3. Use a greedy algorithm to recommend the most suitable course for a specific student

1. Method definition:
- `recommendBestCourse` is a static method that receives a `Scanner` object for user input, and `StudentService` and `CourseService` service layer objects for obtaining student and course information.

2. User input processing:
- The program first prompts the user to enter a student ID and then uses the Scanner object to read the input value.

3. Student Information Acquisition:
- Use the `studentService.getStudentById(studentID)` method to get student information based on the student ID. If the student does not exist, print a prompt message and end the method execution.

4. Get the course list:
- Call `courseService.listAllCourses()` to get a list of all available courses. If there is no course information, print a prompt message and end the method execution.

5. Recommendation logic:
- Use the greedy algorithm to recommend the most suitable course for the student by calling the `findBestCourse` method.

6. Greedy algorithm implementation:
- The `findBestCourse` method iterates over all courses and calculates a score for each course through the `calculateCourseScore` method.
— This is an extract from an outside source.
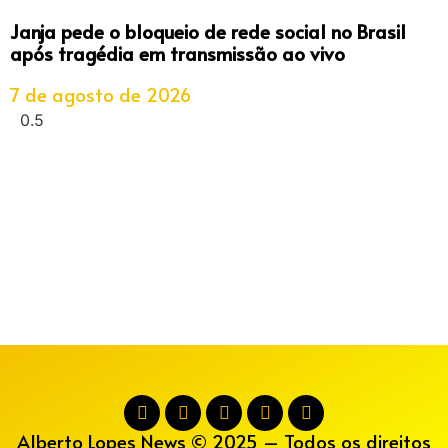
Janja pede o bloqueio de rede social no Brasil
após tragédia em transmissão ao vivo
7 de agosto de 2026
Alberto Lopes News © 2025 – Todos os direitos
The course with the highest score is selected as the best recommendation.

7. Score calculation:
- The `calculateCourseScore` method defines the logic for calculating the course score. In this example, the score is based on two factors: the number of credits for the course and whether the student has taken the course. The higher the number of credits, the higher the score, and if the student has not taken the course, additional points are added.

8. Recommendation result output:
- If the best course is found, print out the course name, course ID and credit information. If there is no suitable course, print out the corresponding prompt information.